Les amoureux fervents et les savants austères

Aiment également, dans leur mûre saison,

Les chats puissants et doux, orgueil de la maison,

Qui comme eux sont frileux et comme eux sédentaires.

Amis de la science et de la volupté

Ils cherchent le silence et l'horreur des ténèbres;

L'Erèbe les eût pris pour ses coursiers funèbres,

S'ils pouvaient au servage incliner leur fierté.

Ils prennent en songeant les nobles attitudes

Des grands sphinx allongés au fond des solitudes,

Qui semblent s'endormir dans un rêve sans fin;

Leurs reins féconds sont pleins d'étincelles magiques,

Et des parcelles d'or, ainsi qu'un sable fin,

Etoilent vaguement leurs prunelles mystiques.

Cats

Both ardent lovers and austere scholars

Love in their mature years

The strong and gentle cats, pride of the house,

Who like them are sedentary and sensitive to cold.

Friends of learning and sensual pleasure,

They seek the silence and the horror of darkness;

Erebus would have used them as his gloomy steeds:

If their pride could let them stoop to bondage.

When they dream, they assume the noble attitudes

Of the mighty sphinxes stretched out in solitude,

Who seem to fall into a sleep of endless dreams;

Their fertile loins are full of magic sparks,

And particles of gold, like fine grains of sand,

Spangle dimly their mystic eyes.

— Translated by William Aggeler

Cats

Sages austere and fervent lovers both,

In their ripe season, cherish cats, the pride

Of hearths, strong, mild, and to themselves allied

In chilly stealth and sedentary sloth.

Friends both to lust and learning, they frequent

Silence, and love the horror darkness breeds.

Erebus would have chosen them for steeds

To hearses, could their pride to it have bent.

Dreaming, the noble postures they assume

Of sphinxes stretching out into the gloom

That seems to swoon into an endless trance.

Their fertile flanks are full of sparks that tingle,

And particles of gold, like grains of shingle,

Vaguely be-star their pupils as they glance.

— Translated by Roy Campbell

Cats

No one but indefatigable lovers and old

Chilly philosophers can understand the true

Charm of these animals serene and potent, who

Likewise are sedentary and suffer from the cold.

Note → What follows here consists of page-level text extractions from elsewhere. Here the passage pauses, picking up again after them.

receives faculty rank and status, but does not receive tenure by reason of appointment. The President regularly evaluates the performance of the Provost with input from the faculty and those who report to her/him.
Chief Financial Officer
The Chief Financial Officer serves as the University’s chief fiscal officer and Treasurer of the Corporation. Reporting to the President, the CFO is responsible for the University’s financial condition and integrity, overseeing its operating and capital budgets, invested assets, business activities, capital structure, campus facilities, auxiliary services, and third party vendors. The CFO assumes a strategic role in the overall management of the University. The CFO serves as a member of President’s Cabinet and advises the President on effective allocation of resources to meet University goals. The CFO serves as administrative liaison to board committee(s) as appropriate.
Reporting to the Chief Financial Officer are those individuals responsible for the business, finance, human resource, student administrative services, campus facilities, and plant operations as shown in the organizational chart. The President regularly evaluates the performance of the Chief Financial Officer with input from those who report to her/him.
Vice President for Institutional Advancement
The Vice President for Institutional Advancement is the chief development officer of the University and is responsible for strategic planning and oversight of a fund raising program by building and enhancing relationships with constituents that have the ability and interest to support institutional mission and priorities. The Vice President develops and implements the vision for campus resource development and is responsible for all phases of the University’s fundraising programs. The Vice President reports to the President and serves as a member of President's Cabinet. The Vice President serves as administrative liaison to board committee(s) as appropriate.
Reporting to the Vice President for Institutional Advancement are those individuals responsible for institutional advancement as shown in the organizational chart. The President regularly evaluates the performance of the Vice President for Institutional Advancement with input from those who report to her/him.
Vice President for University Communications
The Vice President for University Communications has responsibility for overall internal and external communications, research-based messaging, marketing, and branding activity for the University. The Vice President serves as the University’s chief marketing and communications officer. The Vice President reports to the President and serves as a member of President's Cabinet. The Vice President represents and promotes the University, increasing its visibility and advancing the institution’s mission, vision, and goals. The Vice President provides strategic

They are the friends of learning and of sexual bliss;

Silence they love, and darkness, where temptation breeds.

Erebus would have made them his funereal steeds,

Save that their proud free nature would not stoop to this.

Like those great sphinxes lounging through eternity

In noble attitudes upon the desert sand,

They gaze incuriously at nothing, calm and wise.

Their fecund loins give forth electric flashes, and

Thousands of golden particles drift ceaselessly,

Like galaxies of stars, in their mysterious eyes.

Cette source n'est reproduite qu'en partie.